One Book ties together readers at Central


“I accept this book, ‘Inherit the Wind,’ with the promise to read and enjoy it,” begins the one book, one school Inheritance Pact. The pact is written with curly cursive writing on old yellow parchment and is a pact that readers who participate in the One Book, One School program will sign promising to read the book and then pass it on to another reader.

The one book, one school reading program is a program adopted by the Hinsdale Central Library in which one title, “Inherit the Wind,” is put forth so that all students can read and discuss the title. The practice has been a standard across the area. Chicago has an annual one book one Chicago event. Universities and colleges have also adopted a similar practice.

“The purpose of the One Book, One School program is to create a community of readers, to move reading to the forefront,” said Kathleen Krepps, Library Director.

The reason the library chose the title “Inherit the Wind” is that it is based upon a true story. The library is focusing on Common Core and educational strategies involving nonfiction literature this year. Also, the drama department is performing the play “Inherit the Wind” from November 14-16 for the fall play. It will be directed by Christine Hicks.

“Just like with Shakespeare where it helps you so much to understand the play if you read it and then even more when you see it, it’s the same thing with “Inherit the Wind”,” Krepps said.

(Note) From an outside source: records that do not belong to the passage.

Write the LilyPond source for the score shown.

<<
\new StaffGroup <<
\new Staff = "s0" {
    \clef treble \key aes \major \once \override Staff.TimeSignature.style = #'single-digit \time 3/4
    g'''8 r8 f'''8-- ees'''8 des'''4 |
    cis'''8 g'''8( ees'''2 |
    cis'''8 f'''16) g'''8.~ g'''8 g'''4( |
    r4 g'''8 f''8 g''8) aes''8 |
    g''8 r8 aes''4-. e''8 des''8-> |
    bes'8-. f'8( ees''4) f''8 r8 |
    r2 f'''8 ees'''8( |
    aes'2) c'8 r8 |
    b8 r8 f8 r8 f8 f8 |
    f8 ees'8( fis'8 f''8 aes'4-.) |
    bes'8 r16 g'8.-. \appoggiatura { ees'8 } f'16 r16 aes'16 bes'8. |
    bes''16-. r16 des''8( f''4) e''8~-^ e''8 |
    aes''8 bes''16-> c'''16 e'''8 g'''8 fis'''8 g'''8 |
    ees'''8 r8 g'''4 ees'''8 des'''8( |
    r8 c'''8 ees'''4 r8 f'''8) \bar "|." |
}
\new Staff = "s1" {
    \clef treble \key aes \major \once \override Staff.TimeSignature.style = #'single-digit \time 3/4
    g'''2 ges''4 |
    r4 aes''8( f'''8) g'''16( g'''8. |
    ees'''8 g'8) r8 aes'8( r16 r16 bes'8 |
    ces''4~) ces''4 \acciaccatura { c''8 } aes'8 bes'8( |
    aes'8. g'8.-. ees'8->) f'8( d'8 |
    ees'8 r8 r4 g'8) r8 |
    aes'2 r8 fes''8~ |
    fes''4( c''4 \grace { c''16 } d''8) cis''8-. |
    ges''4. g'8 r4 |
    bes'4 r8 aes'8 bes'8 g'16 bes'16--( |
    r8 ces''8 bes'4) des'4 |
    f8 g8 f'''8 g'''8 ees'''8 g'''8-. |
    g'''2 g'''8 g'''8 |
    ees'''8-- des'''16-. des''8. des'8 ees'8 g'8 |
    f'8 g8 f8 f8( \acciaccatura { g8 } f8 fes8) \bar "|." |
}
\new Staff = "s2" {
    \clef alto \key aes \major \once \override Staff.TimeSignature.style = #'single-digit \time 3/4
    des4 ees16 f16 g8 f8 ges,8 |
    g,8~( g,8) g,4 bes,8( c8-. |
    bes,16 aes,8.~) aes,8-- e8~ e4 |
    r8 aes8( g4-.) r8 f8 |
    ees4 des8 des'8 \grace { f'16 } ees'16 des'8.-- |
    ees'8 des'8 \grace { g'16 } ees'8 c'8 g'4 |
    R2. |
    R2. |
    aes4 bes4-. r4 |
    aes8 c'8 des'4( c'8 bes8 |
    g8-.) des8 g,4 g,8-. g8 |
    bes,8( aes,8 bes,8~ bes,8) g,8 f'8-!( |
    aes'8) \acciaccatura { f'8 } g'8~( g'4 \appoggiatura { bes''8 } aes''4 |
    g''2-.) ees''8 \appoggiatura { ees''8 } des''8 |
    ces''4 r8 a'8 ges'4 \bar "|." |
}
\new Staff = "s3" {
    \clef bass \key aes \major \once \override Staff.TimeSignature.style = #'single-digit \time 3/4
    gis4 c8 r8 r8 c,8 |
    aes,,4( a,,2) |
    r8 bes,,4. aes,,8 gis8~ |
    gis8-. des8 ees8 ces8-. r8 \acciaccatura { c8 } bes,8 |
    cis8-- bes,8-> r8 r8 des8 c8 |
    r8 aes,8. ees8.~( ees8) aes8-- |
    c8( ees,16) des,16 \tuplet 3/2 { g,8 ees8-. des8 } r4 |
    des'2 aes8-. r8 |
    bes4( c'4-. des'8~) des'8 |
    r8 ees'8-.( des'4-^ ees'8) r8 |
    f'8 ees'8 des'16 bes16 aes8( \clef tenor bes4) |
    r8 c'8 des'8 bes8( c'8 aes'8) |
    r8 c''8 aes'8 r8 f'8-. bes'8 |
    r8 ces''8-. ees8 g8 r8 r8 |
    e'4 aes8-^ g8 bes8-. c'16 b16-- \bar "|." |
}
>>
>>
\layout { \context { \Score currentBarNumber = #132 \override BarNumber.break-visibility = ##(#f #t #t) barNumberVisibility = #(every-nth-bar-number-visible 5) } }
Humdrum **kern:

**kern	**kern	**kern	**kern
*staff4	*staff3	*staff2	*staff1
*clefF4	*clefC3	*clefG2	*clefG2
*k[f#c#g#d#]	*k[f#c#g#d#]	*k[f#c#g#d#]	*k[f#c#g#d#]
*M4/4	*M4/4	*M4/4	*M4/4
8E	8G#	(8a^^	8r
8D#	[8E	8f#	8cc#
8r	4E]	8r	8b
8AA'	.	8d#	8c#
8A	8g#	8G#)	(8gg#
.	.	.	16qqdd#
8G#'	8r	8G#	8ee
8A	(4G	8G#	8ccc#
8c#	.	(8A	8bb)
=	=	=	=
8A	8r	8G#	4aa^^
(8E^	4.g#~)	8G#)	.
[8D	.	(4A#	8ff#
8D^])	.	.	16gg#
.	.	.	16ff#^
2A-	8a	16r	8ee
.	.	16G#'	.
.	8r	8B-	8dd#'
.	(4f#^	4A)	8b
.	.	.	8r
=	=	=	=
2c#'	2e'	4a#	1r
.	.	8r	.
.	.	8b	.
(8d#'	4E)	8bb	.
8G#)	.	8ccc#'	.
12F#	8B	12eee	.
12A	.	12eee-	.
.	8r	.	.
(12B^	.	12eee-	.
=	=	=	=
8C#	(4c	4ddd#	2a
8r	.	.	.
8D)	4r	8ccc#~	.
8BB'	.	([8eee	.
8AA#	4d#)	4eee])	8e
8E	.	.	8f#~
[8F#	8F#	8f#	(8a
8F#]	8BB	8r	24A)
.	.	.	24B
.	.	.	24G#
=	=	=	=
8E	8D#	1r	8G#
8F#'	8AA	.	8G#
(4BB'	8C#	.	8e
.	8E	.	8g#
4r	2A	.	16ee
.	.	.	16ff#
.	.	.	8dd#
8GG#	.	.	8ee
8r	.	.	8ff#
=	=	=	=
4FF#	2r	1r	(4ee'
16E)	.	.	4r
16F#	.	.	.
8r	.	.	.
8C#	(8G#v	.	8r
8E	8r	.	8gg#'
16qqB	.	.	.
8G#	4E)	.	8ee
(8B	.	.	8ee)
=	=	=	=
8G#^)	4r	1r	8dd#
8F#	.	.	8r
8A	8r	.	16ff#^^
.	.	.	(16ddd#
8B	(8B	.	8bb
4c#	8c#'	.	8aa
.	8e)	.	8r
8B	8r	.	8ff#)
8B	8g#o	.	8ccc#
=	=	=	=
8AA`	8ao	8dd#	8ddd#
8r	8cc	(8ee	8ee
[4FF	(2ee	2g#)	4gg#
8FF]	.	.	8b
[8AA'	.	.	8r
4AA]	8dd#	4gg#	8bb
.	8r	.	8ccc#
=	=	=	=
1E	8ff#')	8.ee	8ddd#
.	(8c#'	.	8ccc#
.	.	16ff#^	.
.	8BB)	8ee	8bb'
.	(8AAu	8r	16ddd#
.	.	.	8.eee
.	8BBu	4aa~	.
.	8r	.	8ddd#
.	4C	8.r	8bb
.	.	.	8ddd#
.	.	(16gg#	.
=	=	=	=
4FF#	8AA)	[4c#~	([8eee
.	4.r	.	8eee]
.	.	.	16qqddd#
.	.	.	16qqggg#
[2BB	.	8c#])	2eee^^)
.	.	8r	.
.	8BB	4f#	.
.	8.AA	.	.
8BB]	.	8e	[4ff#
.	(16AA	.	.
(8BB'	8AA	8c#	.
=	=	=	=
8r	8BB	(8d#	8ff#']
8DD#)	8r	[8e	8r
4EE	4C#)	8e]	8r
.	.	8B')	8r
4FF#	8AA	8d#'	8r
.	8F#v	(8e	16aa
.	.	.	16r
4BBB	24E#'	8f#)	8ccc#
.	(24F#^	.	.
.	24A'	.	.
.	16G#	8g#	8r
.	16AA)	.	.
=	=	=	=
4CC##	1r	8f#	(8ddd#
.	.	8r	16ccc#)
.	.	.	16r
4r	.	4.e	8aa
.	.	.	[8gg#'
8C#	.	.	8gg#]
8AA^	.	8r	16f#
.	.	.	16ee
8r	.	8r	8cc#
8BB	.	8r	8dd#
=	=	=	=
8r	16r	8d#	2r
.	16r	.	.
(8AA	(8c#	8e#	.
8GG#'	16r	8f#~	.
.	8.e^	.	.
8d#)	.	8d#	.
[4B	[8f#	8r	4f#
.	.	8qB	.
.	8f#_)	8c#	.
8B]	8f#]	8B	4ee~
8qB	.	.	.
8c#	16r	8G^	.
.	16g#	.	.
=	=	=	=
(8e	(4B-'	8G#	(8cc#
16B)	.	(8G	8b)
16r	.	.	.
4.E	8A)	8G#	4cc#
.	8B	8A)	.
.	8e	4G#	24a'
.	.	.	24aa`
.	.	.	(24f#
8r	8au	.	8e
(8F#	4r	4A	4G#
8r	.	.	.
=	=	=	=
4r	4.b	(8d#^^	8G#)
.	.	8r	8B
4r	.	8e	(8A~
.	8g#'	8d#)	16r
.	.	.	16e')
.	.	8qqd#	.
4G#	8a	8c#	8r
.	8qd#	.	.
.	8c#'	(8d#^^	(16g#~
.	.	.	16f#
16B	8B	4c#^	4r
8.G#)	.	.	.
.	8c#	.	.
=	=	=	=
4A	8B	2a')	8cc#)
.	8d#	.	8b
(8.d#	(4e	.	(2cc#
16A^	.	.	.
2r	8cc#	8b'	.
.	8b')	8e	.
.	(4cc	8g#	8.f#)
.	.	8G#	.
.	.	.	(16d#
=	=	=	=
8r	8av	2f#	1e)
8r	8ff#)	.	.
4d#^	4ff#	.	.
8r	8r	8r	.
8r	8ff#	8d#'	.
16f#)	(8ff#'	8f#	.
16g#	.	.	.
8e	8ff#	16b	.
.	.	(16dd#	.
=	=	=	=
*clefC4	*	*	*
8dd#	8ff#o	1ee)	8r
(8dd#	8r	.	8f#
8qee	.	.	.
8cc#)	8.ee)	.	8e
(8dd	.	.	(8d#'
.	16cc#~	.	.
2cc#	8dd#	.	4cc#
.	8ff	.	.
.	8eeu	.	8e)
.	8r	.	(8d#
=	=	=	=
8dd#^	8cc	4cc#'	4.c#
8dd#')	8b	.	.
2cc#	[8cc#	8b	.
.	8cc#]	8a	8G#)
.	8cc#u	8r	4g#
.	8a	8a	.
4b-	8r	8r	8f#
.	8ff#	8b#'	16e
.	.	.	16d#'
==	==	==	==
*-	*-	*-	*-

This is the fourth time that Central has done a One Book, One School event. The previous three books have been “The Book Thief,” “Purple Heart,” and “Columbine.” With “The Book Thief,” the library named the method of passing the book along the “handing off” method. Likewise, with Purple Heart, it was the ‘heart to heart’ method, and this year it is the ‘inheritance’ method.

Readers have two options with the One School, One Book program. They can either purchase the book for $5, or they can sign the inheritance pact promising to pass the book on to another Central reader and receive a free copy of the book.

“Readers promise to read the book, enjoy it, and pass it on to another reader,” Krepps said.

The program starts on Sept. 30 and will continue until the play is performed. Its idea is to bring readers together. A discussion will be held in late October where teachers, librarians, and students will get together for lunch. Everyone will be invited to come to the lunch time discussions.